YOUR INSTRUCTIONS:
Convert the lines of all the rows below into one numbered list, omitting blank lines.
/---
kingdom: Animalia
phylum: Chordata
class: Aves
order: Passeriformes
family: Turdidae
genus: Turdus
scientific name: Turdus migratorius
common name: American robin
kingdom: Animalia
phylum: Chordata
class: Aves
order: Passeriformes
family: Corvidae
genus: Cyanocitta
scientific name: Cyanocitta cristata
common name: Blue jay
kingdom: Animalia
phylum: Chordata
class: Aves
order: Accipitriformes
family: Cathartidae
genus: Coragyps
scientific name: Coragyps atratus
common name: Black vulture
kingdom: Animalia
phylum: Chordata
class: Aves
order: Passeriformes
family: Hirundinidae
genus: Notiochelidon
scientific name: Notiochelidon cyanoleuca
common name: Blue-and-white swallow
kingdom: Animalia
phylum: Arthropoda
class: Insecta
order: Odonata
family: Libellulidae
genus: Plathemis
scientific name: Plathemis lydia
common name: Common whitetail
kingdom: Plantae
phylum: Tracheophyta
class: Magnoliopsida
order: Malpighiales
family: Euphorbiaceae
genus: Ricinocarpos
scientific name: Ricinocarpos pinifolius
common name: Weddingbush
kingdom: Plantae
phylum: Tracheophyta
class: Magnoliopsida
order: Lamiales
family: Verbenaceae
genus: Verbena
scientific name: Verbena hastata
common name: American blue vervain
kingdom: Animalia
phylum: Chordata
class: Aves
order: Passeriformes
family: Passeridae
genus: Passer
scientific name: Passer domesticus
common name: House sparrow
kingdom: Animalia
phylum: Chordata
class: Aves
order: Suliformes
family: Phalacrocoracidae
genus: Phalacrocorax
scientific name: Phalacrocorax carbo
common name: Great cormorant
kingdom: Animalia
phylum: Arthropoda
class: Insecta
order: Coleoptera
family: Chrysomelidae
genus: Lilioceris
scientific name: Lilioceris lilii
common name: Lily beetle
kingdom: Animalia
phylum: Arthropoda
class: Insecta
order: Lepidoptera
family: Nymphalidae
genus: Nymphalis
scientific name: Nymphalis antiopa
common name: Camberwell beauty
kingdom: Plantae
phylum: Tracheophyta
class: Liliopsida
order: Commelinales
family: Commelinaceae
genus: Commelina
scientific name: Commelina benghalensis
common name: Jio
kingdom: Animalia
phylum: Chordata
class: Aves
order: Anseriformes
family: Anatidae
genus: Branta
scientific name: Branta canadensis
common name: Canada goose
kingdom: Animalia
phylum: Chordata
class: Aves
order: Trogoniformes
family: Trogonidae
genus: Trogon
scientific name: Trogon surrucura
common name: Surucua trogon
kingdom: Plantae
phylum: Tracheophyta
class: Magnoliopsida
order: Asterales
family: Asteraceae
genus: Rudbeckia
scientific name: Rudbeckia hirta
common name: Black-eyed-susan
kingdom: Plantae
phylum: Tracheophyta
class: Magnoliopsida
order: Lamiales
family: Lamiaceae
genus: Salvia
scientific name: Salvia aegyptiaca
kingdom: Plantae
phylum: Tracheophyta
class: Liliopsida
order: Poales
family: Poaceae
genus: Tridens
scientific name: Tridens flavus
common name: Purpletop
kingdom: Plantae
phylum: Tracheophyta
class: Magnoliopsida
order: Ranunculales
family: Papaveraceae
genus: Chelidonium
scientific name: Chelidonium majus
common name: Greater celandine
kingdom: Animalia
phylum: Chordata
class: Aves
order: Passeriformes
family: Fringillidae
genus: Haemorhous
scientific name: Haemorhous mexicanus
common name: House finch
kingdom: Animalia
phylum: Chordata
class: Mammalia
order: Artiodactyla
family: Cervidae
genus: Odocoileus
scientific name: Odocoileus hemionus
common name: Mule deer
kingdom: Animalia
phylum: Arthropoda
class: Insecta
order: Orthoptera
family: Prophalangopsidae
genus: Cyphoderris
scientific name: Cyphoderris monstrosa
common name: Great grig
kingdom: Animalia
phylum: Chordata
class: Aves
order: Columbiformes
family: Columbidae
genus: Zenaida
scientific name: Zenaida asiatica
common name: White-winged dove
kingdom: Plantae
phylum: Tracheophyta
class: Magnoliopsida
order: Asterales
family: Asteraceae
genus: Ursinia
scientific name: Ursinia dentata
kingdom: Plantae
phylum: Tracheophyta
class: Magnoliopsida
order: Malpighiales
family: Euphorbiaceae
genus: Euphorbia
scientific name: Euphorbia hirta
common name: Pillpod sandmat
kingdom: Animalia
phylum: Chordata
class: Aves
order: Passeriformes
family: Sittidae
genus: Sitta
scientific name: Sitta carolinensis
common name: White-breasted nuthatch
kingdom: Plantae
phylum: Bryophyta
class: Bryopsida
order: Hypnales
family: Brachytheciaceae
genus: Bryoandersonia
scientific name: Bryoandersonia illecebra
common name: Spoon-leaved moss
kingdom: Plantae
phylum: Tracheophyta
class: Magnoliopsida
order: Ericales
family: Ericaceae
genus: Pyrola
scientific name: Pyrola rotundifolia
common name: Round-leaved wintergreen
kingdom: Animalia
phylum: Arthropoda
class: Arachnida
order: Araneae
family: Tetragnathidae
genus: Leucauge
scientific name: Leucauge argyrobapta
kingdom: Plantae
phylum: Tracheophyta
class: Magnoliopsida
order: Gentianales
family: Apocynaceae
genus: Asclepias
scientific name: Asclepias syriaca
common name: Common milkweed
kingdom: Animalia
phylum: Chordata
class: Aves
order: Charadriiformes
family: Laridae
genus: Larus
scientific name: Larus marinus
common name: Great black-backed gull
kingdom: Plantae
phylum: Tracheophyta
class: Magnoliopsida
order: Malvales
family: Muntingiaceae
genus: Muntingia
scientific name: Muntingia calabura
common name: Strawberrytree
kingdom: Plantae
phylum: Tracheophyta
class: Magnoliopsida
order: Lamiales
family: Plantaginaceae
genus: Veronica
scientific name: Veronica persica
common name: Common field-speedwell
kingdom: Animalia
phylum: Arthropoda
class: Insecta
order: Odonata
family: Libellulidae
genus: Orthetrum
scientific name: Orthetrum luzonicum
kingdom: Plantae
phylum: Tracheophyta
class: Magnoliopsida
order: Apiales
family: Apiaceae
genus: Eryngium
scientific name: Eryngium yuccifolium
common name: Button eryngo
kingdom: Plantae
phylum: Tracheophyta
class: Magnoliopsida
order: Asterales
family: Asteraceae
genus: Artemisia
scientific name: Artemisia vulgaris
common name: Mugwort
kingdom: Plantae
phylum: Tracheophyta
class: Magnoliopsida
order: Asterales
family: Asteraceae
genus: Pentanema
\---
ANSWER TO THE TASK:
1. kingdom: Animalia
2. phylum: Chordata
3. class: Aves
4. order: Passeriformes
5. family: Turdidae
6. genus: Turdus
7. scientific name: Turdus migratorius
8. common name: American robin
9. kingdom: Animalia
10. phylum: Chordata
11. class: Aves
12. order: Passeriformes
13. family: Corvidae
14. genus: Cyanocitta
15. scientific name: Cyanocitta cristata
16. common name: Blue jay
17. kingdom: Animalia
18. phylum: Chordata
19. class: Aves
20. order: Accipitriformes
21. family: Cathartidae
22. genus: Coragyps
23. scientific name: Coragyps atratus
24. common name: Black vulture
25. kingdom: Animalia
26. phylum: Chordata
27. class: Aves
28. order: Passeriformes
29. family: Hirundinidae
30. genus: Notiochelidon
31. scientific name: Notiochelidon cyanoleuca
32. common name: Blue-and-white swallow
33. kingdom: Animalia
34. phylum: Arthropoda
35. class: Insecta
36. order: Odonata
37. family: Libellulidae
38. genus: Plathemis
39. scientific name: Plathemis lydia
40. common name: Common whitetail
41. kingdom: Plantae
42. phylum: Tracheophyta
43. class: Magnoliopsida
44. order: Malpighiales
45. family: Euphorbiaceae
46. genus: Ricinocarpos
47. scientific name: Ricinocarpos pinifolius
48. common name: Weddingbush
49. kingdom: Plantae
50. phylum: Tracheophyta
51. class: Magnoliopsida
52. order: Lamiales
53. family: Verbenaceae
54. genus: Verbena
55. scientific name: Verbena hastata
56. common name: American blue vervain
57. kingdom: Animalia
58. phylum: Chordata
59. class: Aves
60. order: Passeriformes
61. family: Passeridae
62. genus: Passer
63. scientific name: Passer domesticus
64. common name: House sparrow
65. kingdom: Animalia
66. phylum: Chordata
67. class: Aves
68. order: Suliformes
69. family: Phalacrocoracidae
70. genus: Phalacrocorax
71. scientific name: Phalacrocorax carbo
72. common name: Great cormorant
73. kingdom: Animalia
74. phylum: Arthropoda
75. class: Insecta
76. order: Coleoptera
77. family: Chrysomelidae
78. genus: Lilioceris
79. scientific name: Lilioceris lilii
80. common name: Lily beetle
81. kingdom: Animalia
82. phylum: Arthropoda
83. class: Insecta
84. order: Lepidoptera
85. family: Nymphalidae
86. genus: Nymphalis
87. scientific name: Nymphalis antiopa
88. common name: Camberwell beauty
89. kingdom: Plantae
90. phylum: Tracheophyta
91. class: Liliopsida
92. order: Commelinales
93. family: Commelinaceae
94. genus: Commelina
95. scientific name: Commelina benghalensis
96. common name: Jio
97. kingdom: Animalia
98. phylum: Chordata
99. class: Aves
100. order: Anseriformes
101. family: Anatidae
102. genus: Branta
103. scientific name: Branta canadensis
104. common name: Canada goose
105. kingdom: Animalia
106. phylum: Chordata
107. class: Aves
108. order: Trogoniformes
109. family: Trogonidae
110. genus: Trogon
111. scientific name: Trogon surrucura
112. common name: Surucua trogon
113. kingdom: Plantae
114. phylum: Tracheophyta
115. class: Magnoliopsida
116. order: Asterales
117. family: Asteraceae
118. genus: Rudbeckia
119. scientific name: Rudbeckia hirta
120. common name: Black-eyed-susan
121. kingdom: Plantae
122. phylum: Tracheophyta
123. class: Magnoliopsida
124. order: Lamiales
125. family: Lamiaceae
126. genus: Salvia
127. scientific name: Salvia aegyptiaca
128. kingdom: Plantae
129. phylum: Tracheophyta
130. class: Liliopsida
131. order: Poales
132. family: Poaceae
133. genus: Tridens
134. scientific name: Tridens flavus
135. common name: Purpletop
136. kingdom: Plantae
137. phylum: Tracheophyta
138. class: Magnoliopsida
139. order: Ranunculales
140. family: Papaveraceae
141. genus: Chelidonium
142. scientific name: Chelidonium majus
143. common name: Greater celandine
144. kingdom: Animalia
145. phylum: Chordata
146. class: Aves
147. order: Passeriformes
148. family: Fringillidae
149. genus: Haemorhous
150. scientific name: Haemorhous mexicanus
151. common name: House finch
152. kingdom: Animalia
153. phylum: Chordata
154. class: Mammalia
155. order: Artiodactyla
156. family: Cervidae
157. genus: Odocoileus
158. scientific name: Odocoileus hemionus
159. common name: Mule deer
160. kingdom: Animalia
161. phylum: Arthropoda
162. class: Insecta
163. order: Orthoptera
164. family: Prophalangopsidae
165. genus: Cyphoderris
166. scientific name: Cyphoderris monstrosa
167. common name: Great grig
168. kingdom: Animalia
169. phylum: Chordata
170. class: Aves
171. order: Columbiformes
172. family: Columbidae
173. genus: Zenaida
174. scientific name: Zenaida asiatica
175. common name: White-winged dove
176. kingdom: Plantae
177. phylum: Tracheophyta
178. class: Magnoliopsida
179. order: Asterales
180. family: Asteraceae
181. genus: Ursinia
182. scientific name: Ursinia dentata
183. kingdom: Plantae
184. phylum: Tracheophyta
185. class: Magnoliopsida
186. order: Malpighiales
187. family: Euphorbiaceae
188. genus: Euphorbia
189. scientific name: Euphorbia hirta
190. common name: Pillpod sandmat
191. kingdom: Animalia
192. phylum: Chordata
193. class: Aves
194. order: Passeriformes
195. family: Sittidae
196. genus: Sitta
197. scientific name: Sitta carolinensis
198. common name: White-breasted nuthatch
199. kingdom: Plantae
200. phylum: Bryophyta
201. class: Bryopsida
202. order: Hypnales
203. family: Brachytheciaceae
204. genus: Bryoandersonia
205. scientific name: Bryoandersonia illecebra
206. common name: Spoon-leaved moss
207. kingdom: Plantae
208. phylum: Tracheophyta
209. class: Magnoliopsida
210. order: Ericales
211. family: Ericaceae
212. genus: Pyrola
213. scientific name: Pyrola rotundifolia
214. common name: Round-leaved wintergreen
215. kingdom: Animalia
216. phylum: Arthropoda
217. class: Arachnida
218. order: Araneae
219. family: Tetragnathidae
220. genus: Leucauge
221. scientific name: Leucauge argyrobapta
222. kingdom: Plantae
223. phylum: Tracheophyta
224. class: Magnoliopsida
225. order: Gentianales
226. family: Apocynaceae
227. genus: Asclepias
228. scientific name: Asclepias syriaca
229. common name: Common milkweed
230. kingdom: Animalia
231. phylum: Chordata
232. class: Aves
233. order: Charadriiformes
234. family: Laridae
235. genus: Larus
236. scientific name: Larus marinus
237. common name: Great black-backed gull
238. kingdom: Plantae
239. phylum: Tracheophyta
240. class: Magnoliopsida
241. order: Malvales
242. family: Muntingiaceae
243. genus: Muntingia
244. scientific name: Muntingia calabura
245. common name: Strawberrytree
246. kingdom: Plantae
247. phylum: Tracheophyta
248. class: Magnoliopsida
249. order: Lamiales
250. family: Plantaginaceae
251. genus: Veronica
252. scientific name: Veronica persica
253. common name: Common field-speedwell
254. kingdom: Animalia
255. phylum: Arthropoda
256. class: Insecta
257. order: Odonata
258. family: Libellulidae
259. genus: Orthetrum
260. scientific name: Orthetrum luzonicum
261. kingdom: Plantae
262. phylum: Tracheophyta
263. class: Magnoliopsida
264. order: Apiales
265. family: Apiaceae
266. genus: Eryngium
267. scientific name: Eryngium yuccifolium
268. common name: Button eryngo
269. kingdom: Plantae
270. phylum: Tracheophyta
271. class: Magnoliopsida
272. order: Asterales
273. family: Asteraceae
274. genus: Artemisia
275. scientific name: Artemisia vulgaris
276. common name: Mugwort
277. kingdom: Plantae
278. phylum: Tracheophyta
279. class: Magnoliopsida
280. order: Asterales
281. family: Asteraceae
282. genus: Pentanema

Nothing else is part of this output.